The Whitney Museum Presents America's History of Protest

The Whitney Museum Presents America's History of Protest

Black Mass, 1991. Latex, acrylic, and oil on canvas, Whitney Museum of American Art, New York; promised gift of Emily Fisher Landau P.2010.173. ©Annette Lemieux

The Whitney Museum of American Art is one of my favorites in the city mostly because of its location. Sitting right at the entrance of High Line Park and steps away from foodie heaven, Chelsea Market, It’s so easy to combine art, culture, food, some vitamin D and fresh-ish air. It's one of the many reasons I love NYC. This week, I have another great reason to visit the Whitney. Its newest exhibit, “An Incomplete History of Protest” looks at how artists from the 1940s to the present have confronted the political and social issues of their day. Whether making art as a form of activism, criticism, instruction, or inspiration, the featured artists see their work as essential to challenging established thought and creating a more equitable culture.

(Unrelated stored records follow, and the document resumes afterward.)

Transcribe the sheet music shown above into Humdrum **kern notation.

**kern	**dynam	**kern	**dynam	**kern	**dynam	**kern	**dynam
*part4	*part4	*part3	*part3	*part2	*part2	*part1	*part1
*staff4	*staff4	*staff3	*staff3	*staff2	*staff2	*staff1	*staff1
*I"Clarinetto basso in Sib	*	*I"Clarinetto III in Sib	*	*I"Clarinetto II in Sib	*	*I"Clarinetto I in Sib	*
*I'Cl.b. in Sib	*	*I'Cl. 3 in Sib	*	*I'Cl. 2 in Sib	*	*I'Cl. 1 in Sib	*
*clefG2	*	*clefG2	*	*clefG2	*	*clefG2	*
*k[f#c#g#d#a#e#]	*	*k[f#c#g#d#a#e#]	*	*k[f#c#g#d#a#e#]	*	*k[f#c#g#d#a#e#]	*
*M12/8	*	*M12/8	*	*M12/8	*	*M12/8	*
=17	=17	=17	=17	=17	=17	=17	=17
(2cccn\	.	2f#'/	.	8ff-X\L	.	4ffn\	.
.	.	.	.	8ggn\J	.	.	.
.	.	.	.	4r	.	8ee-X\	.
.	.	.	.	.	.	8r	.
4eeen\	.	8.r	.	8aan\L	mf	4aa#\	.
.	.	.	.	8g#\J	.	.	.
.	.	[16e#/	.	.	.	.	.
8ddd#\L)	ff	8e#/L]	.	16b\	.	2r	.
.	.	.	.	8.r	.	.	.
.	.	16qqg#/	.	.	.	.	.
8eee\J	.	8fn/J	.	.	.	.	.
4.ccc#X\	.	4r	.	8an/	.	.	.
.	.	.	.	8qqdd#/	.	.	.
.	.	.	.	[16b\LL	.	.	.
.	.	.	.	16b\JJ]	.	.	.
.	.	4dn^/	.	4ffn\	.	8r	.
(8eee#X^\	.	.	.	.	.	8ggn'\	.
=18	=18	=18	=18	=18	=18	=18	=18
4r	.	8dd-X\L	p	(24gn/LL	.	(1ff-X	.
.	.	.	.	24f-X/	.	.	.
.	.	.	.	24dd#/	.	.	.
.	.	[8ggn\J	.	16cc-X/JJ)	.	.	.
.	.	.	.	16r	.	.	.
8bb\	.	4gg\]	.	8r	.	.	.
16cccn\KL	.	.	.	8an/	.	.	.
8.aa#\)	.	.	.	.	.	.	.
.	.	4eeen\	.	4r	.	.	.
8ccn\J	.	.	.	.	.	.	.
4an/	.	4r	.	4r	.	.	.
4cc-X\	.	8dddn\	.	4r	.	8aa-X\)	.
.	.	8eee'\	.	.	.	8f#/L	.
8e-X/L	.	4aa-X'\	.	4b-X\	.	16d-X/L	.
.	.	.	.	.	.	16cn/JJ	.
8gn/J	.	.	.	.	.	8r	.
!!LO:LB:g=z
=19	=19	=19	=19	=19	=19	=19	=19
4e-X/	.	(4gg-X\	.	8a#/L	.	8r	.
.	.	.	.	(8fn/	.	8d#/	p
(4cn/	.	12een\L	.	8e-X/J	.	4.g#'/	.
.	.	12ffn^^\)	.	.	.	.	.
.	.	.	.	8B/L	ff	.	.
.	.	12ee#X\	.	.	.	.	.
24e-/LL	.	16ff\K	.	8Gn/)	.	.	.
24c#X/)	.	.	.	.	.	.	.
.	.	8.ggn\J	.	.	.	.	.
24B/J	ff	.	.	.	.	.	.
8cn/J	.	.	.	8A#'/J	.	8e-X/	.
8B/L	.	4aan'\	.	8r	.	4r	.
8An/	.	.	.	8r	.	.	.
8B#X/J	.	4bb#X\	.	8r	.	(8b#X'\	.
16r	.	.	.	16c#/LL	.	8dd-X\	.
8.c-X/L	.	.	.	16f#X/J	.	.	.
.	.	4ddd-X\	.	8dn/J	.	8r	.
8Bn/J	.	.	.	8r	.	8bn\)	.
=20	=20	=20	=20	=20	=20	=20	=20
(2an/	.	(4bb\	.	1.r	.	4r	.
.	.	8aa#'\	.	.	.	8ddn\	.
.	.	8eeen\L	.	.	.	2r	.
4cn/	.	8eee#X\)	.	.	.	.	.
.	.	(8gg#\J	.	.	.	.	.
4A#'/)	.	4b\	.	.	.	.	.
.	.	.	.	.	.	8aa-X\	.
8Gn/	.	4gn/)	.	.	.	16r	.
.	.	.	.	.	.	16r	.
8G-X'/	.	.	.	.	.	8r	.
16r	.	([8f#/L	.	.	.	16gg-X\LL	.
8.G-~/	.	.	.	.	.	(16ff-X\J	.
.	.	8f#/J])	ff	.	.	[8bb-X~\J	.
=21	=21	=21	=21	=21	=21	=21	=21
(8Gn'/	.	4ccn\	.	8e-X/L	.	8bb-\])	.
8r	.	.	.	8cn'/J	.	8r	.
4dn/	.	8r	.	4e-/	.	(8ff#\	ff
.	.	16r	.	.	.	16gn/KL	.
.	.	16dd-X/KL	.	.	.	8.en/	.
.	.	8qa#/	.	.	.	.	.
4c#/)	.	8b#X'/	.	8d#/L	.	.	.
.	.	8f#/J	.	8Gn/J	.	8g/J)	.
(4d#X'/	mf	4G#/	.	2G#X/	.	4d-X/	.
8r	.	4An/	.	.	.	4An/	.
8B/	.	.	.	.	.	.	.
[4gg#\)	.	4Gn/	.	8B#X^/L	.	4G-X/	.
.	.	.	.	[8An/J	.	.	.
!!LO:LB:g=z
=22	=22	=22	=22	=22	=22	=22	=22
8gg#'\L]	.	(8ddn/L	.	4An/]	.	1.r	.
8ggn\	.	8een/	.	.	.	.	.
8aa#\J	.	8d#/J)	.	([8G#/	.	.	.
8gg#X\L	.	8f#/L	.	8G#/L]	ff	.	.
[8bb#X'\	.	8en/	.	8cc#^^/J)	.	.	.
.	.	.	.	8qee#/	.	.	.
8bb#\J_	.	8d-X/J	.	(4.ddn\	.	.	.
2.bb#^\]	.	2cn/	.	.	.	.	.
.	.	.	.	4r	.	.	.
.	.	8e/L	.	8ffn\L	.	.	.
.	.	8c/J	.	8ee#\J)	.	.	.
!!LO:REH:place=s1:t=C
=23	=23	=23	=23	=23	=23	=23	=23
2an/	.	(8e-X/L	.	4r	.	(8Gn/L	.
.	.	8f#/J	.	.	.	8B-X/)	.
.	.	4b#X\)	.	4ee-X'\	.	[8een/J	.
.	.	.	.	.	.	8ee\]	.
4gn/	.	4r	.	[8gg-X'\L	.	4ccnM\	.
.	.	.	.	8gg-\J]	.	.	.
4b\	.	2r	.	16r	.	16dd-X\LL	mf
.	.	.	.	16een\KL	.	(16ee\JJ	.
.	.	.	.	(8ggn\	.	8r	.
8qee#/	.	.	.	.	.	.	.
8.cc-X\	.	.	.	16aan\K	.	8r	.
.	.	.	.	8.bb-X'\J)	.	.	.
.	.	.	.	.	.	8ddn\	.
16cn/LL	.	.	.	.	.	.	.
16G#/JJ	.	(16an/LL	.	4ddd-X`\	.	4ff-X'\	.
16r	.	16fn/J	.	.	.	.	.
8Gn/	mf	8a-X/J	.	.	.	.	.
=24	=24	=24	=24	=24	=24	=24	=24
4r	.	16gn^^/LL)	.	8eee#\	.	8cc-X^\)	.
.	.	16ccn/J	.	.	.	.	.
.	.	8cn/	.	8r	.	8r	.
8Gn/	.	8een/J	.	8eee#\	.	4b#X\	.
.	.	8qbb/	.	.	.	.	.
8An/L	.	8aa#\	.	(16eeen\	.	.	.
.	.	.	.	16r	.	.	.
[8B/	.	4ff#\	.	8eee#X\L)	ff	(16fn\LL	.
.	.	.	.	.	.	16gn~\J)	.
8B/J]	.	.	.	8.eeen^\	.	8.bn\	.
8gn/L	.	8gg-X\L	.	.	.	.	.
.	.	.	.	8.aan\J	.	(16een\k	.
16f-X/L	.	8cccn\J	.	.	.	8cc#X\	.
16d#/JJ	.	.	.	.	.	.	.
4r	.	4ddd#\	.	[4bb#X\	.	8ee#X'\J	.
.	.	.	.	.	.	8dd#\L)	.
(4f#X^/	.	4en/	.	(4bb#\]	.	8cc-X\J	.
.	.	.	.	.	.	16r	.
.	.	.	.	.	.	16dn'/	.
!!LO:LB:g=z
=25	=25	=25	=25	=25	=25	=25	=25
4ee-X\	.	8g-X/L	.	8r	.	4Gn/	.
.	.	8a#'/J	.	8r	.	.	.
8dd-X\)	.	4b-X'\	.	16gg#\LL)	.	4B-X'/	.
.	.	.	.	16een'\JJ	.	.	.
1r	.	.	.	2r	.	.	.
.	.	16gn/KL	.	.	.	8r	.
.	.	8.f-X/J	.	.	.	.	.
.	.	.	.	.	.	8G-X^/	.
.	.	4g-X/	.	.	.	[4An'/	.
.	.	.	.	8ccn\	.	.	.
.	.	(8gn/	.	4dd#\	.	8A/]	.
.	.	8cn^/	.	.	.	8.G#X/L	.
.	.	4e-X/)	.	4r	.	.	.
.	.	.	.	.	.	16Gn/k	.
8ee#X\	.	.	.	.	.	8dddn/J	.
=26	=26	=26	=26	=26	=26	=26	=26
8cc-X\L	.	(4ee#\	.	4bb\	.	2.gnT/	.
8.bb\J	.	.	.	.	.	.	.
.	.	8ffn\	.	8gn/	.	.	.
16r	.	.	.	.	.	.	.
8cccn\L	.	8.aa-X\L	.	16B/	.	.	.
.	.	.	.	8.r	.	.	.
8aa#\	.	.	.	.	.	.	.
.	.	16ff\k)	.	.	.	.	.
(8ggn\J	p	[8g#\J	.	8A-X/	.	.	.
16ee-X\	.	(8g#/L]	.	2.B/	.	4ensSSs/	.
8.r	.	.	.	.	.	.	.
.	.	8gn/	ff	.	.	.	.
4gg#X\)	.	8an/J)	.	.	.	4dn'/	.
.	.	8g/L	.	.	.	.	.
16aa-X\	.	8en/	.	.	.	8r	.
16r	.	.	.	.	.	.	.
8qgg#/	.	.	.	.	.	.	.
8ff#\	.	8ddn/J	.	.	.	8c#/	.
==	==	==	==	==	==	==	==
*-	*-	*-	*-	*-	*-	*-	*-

In our current political climate, I'm looking forward to seeing how they, as people, and more importantly as artists sought to express the need for change and reform through different creative mediums. Many sought immediate change, such as ending the war in Vietnam or combating the AIDS crisis. Others engaged with protest more indirectly, with the long term in mind, hoping to create new ways of imagining society and citizenship.


The exhibition offers a sequence of historical case studies focused on particular moments and themes—from questions of representation to the fight for civil rights—that remain relevant today. At the root of the exhibition is the belief that artists play a profound role in transforming their time and shaping the future. Go to the Whitney this week and check out this “incomplete” exhibit and be inspired.